Expose invisible reordering characters
Unicode has a set of bidirectional (BiDi) control characters that silently
change the visual order of text — essential for mixing right-to-left scripts like
Arabic and Hebrew with left-to-right Latin, but dangerous when abused. A single
Right-to-Left Override (U+202E) can make gpj.exe display as exe.jpg, or make
source code render differently from how it is stored (the “Trojan Source”
attack). This inspector finds every such character, names it, and shows where it
sits.
How it works
The tool scans the input code point by code point and checks each against the
complete set of Unicode bidirectional formatting and override controls:
LRM U+200E, RLM U+200F, ALM U+061C, LRE U+202A, RLE U+202B, PDF
U+202C, LRO U+202D, RLO U+202E, and the isolates LRI U+2066, RLI
U+2067, FSI U+2068, PDI U+2069. Each match is reported with its standard
name, its U+XXXX value and its index in the string. The inline view replaces
each control with a visible labelled marker so you can see exactly where the
reordering is injected, and a “stripped” output removes them all.
Example
A filename stored as invoicegpj.exe (with an RLO before gpj.exe)

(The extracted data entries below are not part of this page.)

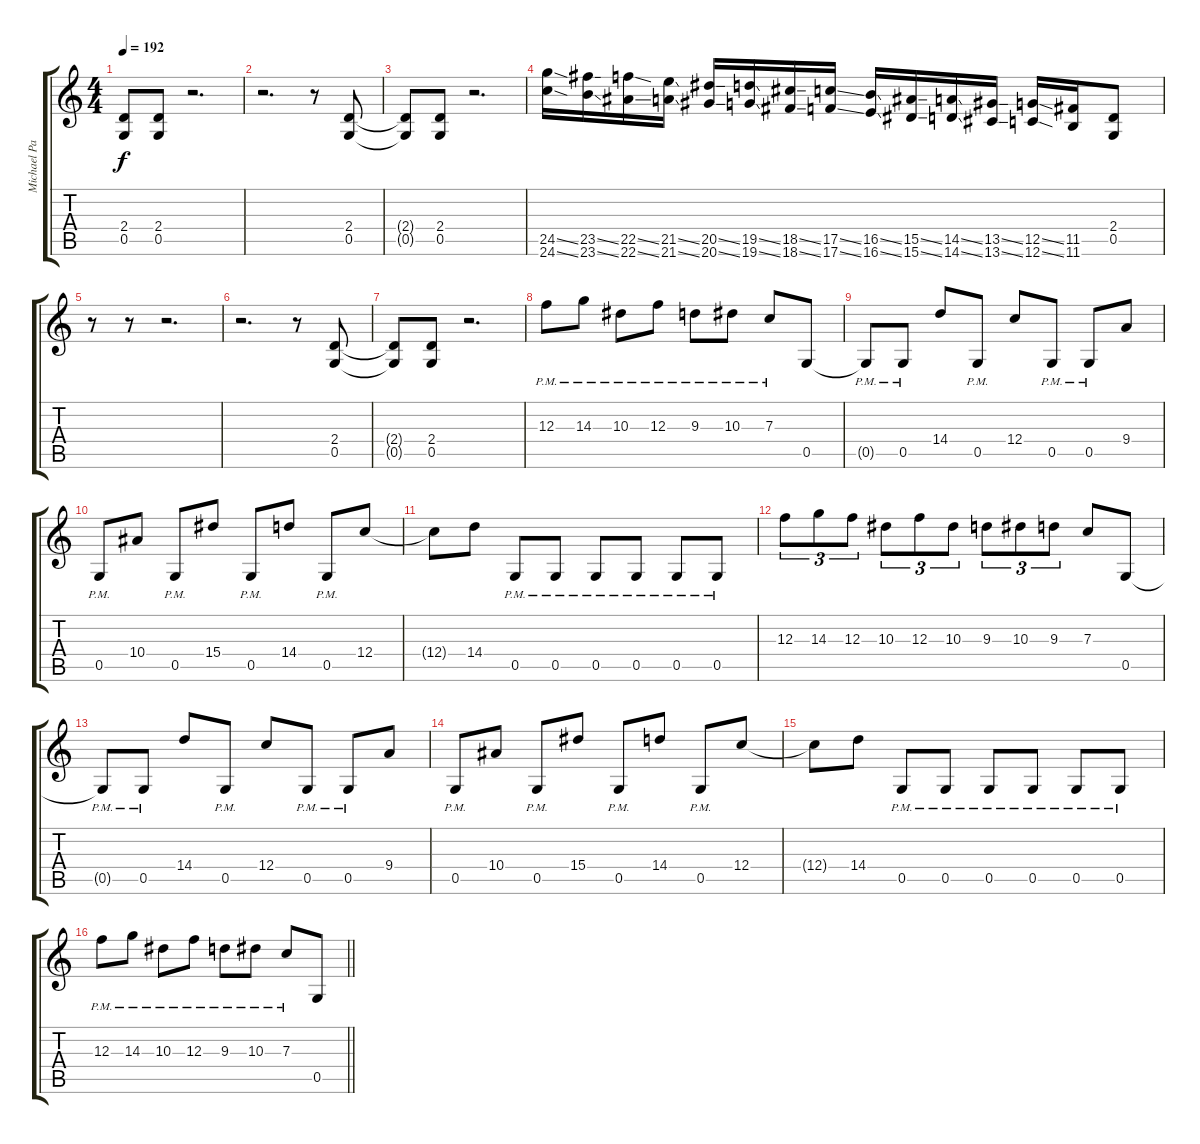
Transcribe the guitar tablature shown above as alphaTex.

\track ("Michael Padget" "Michael Pa") {instrument distortionguitar}
\staff {score tabs}
\tuning (C4 A3 F3 C3 G2 C2) {hide}
\ts (4 4)
\tempo 192
\clef g2
\ks c
(2.4 0.5).8{dy f instrument distortionguitar} (2.4 0.5).8 r.2{d} |
r.2{d} r.8 (2.4 0.5).8 |
(2.4{t} 0.5{t}).8 (2.4 0.5).8 r.2{d} |
(24.5{ss} 24.6{ss}).16{volume 10} (23.5{ss} 23.6{ss}).16 (22.5{ss} 22.6{ss}).16 (21.5{ss} 21.6{ss}).16 (20.5{ss} 20.6{ss}).16 (19.5{ss} 19.6{ss}).16 (18.5{ss} 18.6{ss}).16 (17.5{ss} 17.6{ss}).16 (16.5{ss} 16.6{ss}).16 (15.5{ss} 15.6{ss}).16 (14.5{ss} 14.6{ss}).16 (13.5{ss} 13.6{ss}).16 (12.5{ss} 12.6{ss}).16 (11.5 11.6).16 (2.4 0.5).8 |
r.8{volume 13} r.8 r.2{d} |
r.2{d} r.8 (2.4 0.5).8 |
(2.4{t} 0.5{t}).8 (2.4 0.5).8 r.2{d} |
12.3{pm}.8 14.3{pm}.8 10.3{pm}.8 12.3{pm}.8 9.3{pm}.8 10.3{pm}.8 7.3{pm}.8 0.5.8 |
0.5{pm t}.8 0.5{pm}.8 14.4.8 0.5{pm}.8 12.4.8 0.5{pm}.8 0.5{pm}.8 9.4.8 |
0.5{pm}.8 10.4.8 0.5{pm}.8 15.4.8 0.5{pm}.8 14.4.8 0.5{pm}.8 12.4.8 |
12.4{t}.8 14.4.8 0.5{pm}.8 0.5{pm}.8 0.5{pm}.8 0.5{pm}.8 0.5{pm}.8 0.5{pm}.8 |
12.3.8{tu (3 2)} 14.3.8{tu (3 2)} 12.3.8{tu (3 2)} 10.3.8{tu (3 2)} 12.3.8{tu (3 2)} 10.3.8{tu (3 2)} 9.3.8{tu (3 2)} 10.3.8{tu (3 2)} 9.3.8{tu (3 2)} 7.3.8 0.5.8 |
0.5{pm t}.8 0.5{pm}.8 14.4.8 0.5{pm}.8 12.4.8 0.5{pm}.8 0.5{pm}.8 9.4.8 |
0.5{pm}.8 10.4.8 0.5{pm}.8 15.4.8 0.5{pm}.8 14.4.8 0.5{pm}.8 12.4.8 |
12.4{t}.8 14.4.8 0.5{pm}.8 0.5{pm}.8 0.5{pm}.8 0.5{pm}.8 0.5{pm}.8 0.5{pm}.8 |
\barLineRight lightlight
12.3{pm}.8 14.3{pm}.8 10.3{pm}.8 12.3{pm}.8 9.3{pm}.8 10.3{pm}.8 7.3{pm}.8 0.5.8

renders to the eye as invoiceexe.jpg. The inspector flags one character — RLO
(U+202E) at the override position — making it obvious the file is really a .exe.
Tips and notes
- Code hosting platforms now warn about BiDi characters in diffs; this tool lets you check a snippet or filename before you trust it.
- The PDF (
U+202C) and PDI (U+2069) characters close an override or isolate; an unbalanced override with no matching close is a strong red flag.